Chris Squire — the co-founder of the prog rock group Yes whose bass playing moulded their unique sound — died Saturday night at his home in Arizona (June 27). In May he went public, saying that he was suffering from a rare form of leukemia. At time of death he was 67 years old.
Born Christopher Edward Russell Squire, the English-born musician who favoured a 1964 Rickenbacker bass guitar, was the only member to play on every one of Yes’s 21 studio albums, from their debut, Yes (1969), to Heaven & Earth (2014); and helped to write much of the band’s material. Squire took an early interest in church music and sang in the choir at St. Andrew’s Church in Kingsbury, north London.
After taking up the bass guitar at age sixteen, his earliest gigs were in 1964 for The Selfs, which later evolved into The Syn. In 1968, Squire formed Yes with singer Jon Anderson; he would remain the band’s sole bassist for the next 47 years.
According to Wikipedia, Squire was widely regarded as the dominant bassist among the English progressive rock bands, influencing peers and later generations of bassists with his incisive sound and elaborately contoured, melodic bass lines.
The line-up of Squire, Anderson, keyboardist Peter Banks, and drummer Bill Bruford were given a residency at the Marquee club and were chosen to be the opening act for Cream’s farewell concert at the Royal Albert Hall in December 1968.
Their big break came a year later when they signed a worldwide deal with Atlantic Records after opening for Janis Joplin at London’s Royal Albert Hall. Their debut single, “Sweetness”, and first album, Yes, were released later that year.

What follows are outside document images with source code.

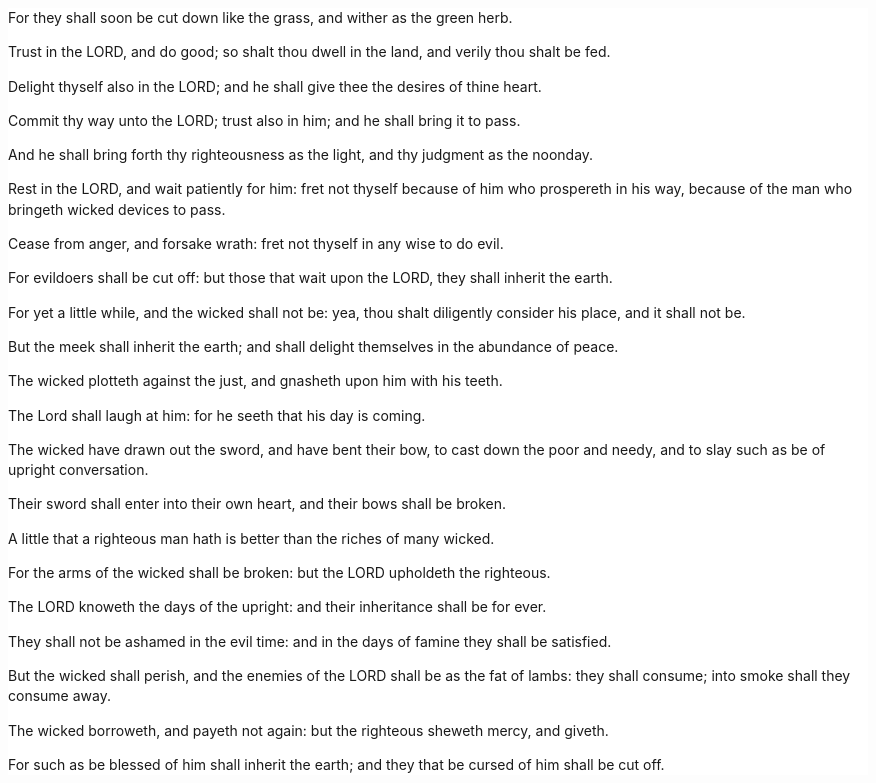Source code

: <p id="kjvpsa-37:2">For they shall soon be cut down like the grass, and wither as the green herb.</p>

<p id="kjvpsa-37:3">Trust in the LORD, and do good; so shalt thou dwell in the land, and verily thou shalt be fed.</p>

<p id="kjvpsa-37:4">Delight thyself also in the LORD; and he shall give thee the desires of thine heart.</p>

<p id="kjvpsa-37:5">Commit thy way unto the LORD; trust also in him; and he shall bring it to pass.</p>

<p id="kjvpsa-37:6">And he shall bring forth thy righteousness as the light, and thy judgment as the noonday.</p>

<p id="kjvpsa-37:7">Rest in the LORD, and wait patiently for him: fret not thyself because of him who prospereth in his way, because of the man who bringeth wicked devices to pass.</p>

<p id="kjvpsa-37:8">Cease from anger, and forsake wrath: fret not thyself in any wise to do evil.</p>

<p id="kjvpsa-37:9">For evildoers shall be cut off: but those that wait upon the LORD, they shall inherit the earth.</p>

<p id="kjvpsa-37:10">For yet a little while, and the wicked shall not be: yea, thou shalt diligently consider his place, and it shall not be.</p>

<p id="kjvpsa-37:11">But the meek shall inherit the earth; and shall delight themselves in the abundance of peace.</p>

<p id="kjvpsa-37:12">The wicked plotteth against the just, and gnasheth upon him with his teeth.</p>

<p id="kjvpsa-37:13">The Lord shall laugh at him: for he seeth that his day is coming.</p>

<p id="kjvpsa-37:14">The wicked have drawn out the sword, and have bent their bow, to cast down the poor and needy, and to slay such as be of upright conversation.</p>

<p id="kjvpsa-37:15">Their sword shall enter into their own heart, and their bows shall be broken.</p>

<p id="kjvpsa-37:16">A little that a righteous man hath is better than the riches of many wicked.</p>

<p id="kjvpsa-37:17">For the arms of the wicked shall be broken: but the LORD upholdeth the righteous.</p>

<p id="kjvpsa-37:18">The LORD knoweth the days of the upright: and their inheritance shall be for ever.</p>

<p id="kjvpsa-37:19">They shall not be ashamed in the evil time: and in the days of famine they shall be satisfied.</p>

<p id="kjvpsa-37:20">But the wicked shall perish, and the enemies of the LORD shall be as the fat of lambs: they shall consume; into smoke shall they consume away.</p>

<p id="kjvpsa-37:21">The wicked borroweth, and payeth not again: but the righteous sheweth mercy, and giveth.</p>

<p id="kjvpsa-37:22">For such as be blessed of him shall inherit the earth; and they that be cursed of him shall be cut off.</p>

While many fans regard the group’s ‘70s work, such as The Yes Album (1971), Close to the Edge (1972) and Tales From Topographic Oceans (1973), as their creative pinnacle, it was 90125 – recorded after the group had split up and then reformed – that became their most commercially successful. Released in 1983, the album sold 8m copies worldwide and gave the band their only US chart-topper, with “Owner of a Lonely Heart”.
Current Yes keyboardist Geoffrey Downes tweeted: “Utterly devastated beyond words to have to report the sad news of the passing of my dear friend, bandmate and inspiration Chris Squire.”
In May 2015, Squire announced a hiatus from Yes after he was diagnosed with acute erythroid leukemia. The band’s first show of their tour with Toto on August 7 will mark the first Yes concert performed without Squire. From 1991 to 2000, Rickenbacker produced a limited edition signature model bass in his name, the 4001CS. Squire released two solo albums, Fish Out of Water (1975) and Chris Squire’s Swiss Choir (2007).